DH Lawrence. Lady Chatterley’s Lover. First Published 1928.
I think it’s Stella Gibbons fault. After reading her wonderfully funny parody of English rural melodramas I decided to segue into Lady Chatterley’s Lover, and from that starting point it was hard to take this classic quite seriously enough.
And it is serious book, with a serious place in literary history. It’s appropriate to include Lady Chatterley’s Lover in a blog dedicated to Popular Penguins. It was Penguin who took the provocative step of publishing the unexpurgated book in the UK for the first time, complete with its c and f words, and was pursued in the celebrated obscenity trial.
I won’t go through the whole story here, there’s plenty of other places you can seek it out. As both of you probably already know, Penguin sought to test the new Obscene Publications Act, which allowed literary merit as a defence for publishers of otherwise obscene works. Lady Chatterley’s Lover passed the literary merit test, and who am I to disagree with the findings of a court of law?
Not everyone agreed, though. Some big literary names of the period damned it with faint praise. I particularly like Evelyn Waugh’s contribution, reproduced here from the pop culture website Dangerous Minds:
I have not read Lady Chatterley’s Lover since it first came out. My memory of it is that it was dull, absurd in places and pretentious. I am sure that most of its readers would be attracted by its eroticism. Whether it can “corrupt” them, I can’t tell, but I am quite certain that no public or private “good” would be served by its publication. Lawrence had very meagre literary gifts.
While I wouldn’t be so heretical (or perhaps egotistical) as to join Waugh’s assessment of Lawrence’s “meagre literary gifts”, I’ve got a bit of sympathy for his assessment of Lady Chatterley as “dull, absurd in places and pretentious”.
Take, in Tea and Penguins tradition, the opening paragraph:
Ours is essentially a tragic age, so we refuse to take it tragically. The cataclysm has happened, we are among the ruins, we start to build up new little habitats, to have new little hopes. It is rather hard work: there is now no smooth road into the future: but we go round, or scramble over the obstacles. We’ve got to live, no matter how many skies have fallen.
The fallen skies are the war, the industrial revolution, the blight on the pastoral landscape by coal and electricity, the widening distances between the classes, and particularly in their relative wealth, and the triumph of intellect and progress over emotion and an attachment to the earth.

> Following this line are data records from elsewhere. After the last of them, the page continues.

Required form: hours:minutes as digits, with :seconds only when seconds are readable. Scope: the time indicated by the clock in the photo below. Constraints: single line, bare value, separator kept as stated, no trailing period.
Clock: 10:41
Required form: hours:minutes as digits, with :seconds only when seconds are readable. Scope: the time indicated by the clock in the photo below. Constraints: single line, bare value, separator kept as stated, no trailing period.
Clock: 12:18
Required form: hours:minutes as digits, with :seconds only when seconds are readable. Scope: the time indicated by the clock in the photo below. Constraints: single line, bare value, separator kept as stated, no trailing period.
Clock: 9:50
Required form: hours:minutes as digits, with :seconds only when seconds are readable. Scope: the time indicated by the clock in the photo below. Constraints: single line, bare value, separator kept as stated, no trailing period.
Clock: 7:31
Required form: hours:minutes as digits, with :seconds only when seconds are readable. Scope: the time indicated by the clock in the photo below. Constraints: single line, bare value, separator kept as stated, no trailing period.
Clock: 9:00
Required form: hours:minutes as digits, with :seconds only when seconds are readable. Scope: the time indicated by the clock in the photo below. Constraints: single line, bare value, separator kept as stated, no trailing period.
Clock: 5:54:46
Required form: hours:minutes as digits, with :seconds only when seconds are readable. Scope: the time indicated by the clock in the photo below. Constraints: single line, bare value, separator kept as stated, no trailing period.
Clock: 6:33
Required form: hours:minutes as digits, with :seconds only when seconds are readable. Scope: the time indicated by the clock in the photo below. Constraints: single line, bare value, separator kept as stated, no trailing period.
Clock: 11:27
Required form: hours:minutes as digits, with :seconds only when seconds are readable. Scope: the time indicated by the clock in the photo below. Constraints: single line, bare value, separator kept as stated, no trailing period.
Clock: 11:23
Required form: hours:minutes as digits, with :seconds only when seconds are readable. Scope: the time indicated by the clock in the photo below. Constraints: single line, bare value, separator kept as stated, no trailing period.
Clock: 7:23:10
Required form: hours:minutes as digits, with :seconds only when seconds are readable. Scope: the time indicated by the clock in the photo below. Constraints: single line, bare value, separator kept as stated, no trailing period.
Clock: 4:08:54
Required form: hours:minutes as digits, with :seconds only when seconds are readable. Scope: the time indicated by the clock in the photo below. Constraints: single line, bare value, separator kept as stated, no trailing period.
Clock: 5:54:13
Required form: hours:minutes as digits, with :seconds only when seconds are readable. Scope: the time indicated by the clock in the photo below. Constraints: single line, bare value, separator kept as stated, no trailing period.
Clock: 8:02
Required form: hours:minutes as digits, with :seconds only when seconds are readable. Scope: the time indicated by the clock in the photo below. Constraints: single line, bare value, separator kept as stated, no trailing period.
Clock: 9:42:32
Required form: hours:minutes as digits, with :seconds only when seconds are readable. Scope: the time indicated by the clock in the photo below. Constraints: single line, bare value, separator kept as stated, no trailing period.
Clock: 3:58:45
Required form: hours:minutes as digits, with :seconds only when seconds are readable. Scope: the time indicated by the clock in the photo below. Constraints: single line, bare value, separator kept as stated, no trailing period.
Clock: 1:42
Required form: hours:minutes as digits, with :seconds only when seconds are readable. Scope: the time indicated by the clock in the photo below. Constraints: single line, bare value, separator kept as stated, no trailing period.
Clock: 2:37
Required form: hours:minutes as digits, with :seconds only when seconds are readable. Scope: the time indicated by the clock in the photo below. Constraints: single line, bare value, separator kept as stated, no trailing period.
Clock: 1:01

Just as I don’t need to tell you the story of the famous trial, I probably don’t need to sketch out the plot for you. What I found amusing rather than profound, and what I guess Gibbons was playing on, was the book’s sometimes relentless oppositionism. Nature is good, industry is bad. Connie Chatterley’s lover Oliver Mellors is a gamekeeper, charged with nurturing and protecting the woodland creatures (albeit for someone else to come along and kill later). Her husband Clifford is a coal baron, and increasingly obsessed with modern uses for the black gold that runs through his land. This dichotomy is akin I think to the theme critics and reviewers frequently identify: intellect and emotion, mind and body. They are not necessarily sentiments that I disagree with (although I am a girl who prefers balance in most things, rather than definitively taking one side or another). I did find it all a bit dull and obvious after a while, and I think it made Mellors in particular a bit flat and one dimensional for me. He has only one view on everything, and you can guess up front what it will be on most issues:
Their spunk is gone dead. Motor-cars and cinemas and aeroplanes suck that last bit out of them. I can tell you, every generation breeds a more rabbity generation, with indiarubber tubing for guts and tin legs and tin faces. … Money, money, money! All the modern lot get their real kick out of killing the old Adam and the old Eve.
Mellors seeks refuge in “the darkness and seclusion of the wood”, but even there the industrial noises of Clifford’s modern world intrude, and the “world allows no hermits.” When Connie encounters Mellors bathing, naked to the hips in the yard of his cottage, she is somehow shocked, and has to remind herself “After all, merely a man washing himself; commonplace enough, Heaven knows!” But the shock is the tingle of emotion, of body, of nature. Common sense, intellect and modern industry won’t compete.
The very practical Flora Poste would have had a brisk response to Mellors and his bleak world view. But Lady Chatterly is being guided by DH Lawrence, not Stella Gibbons, and the outcome is very different indeed.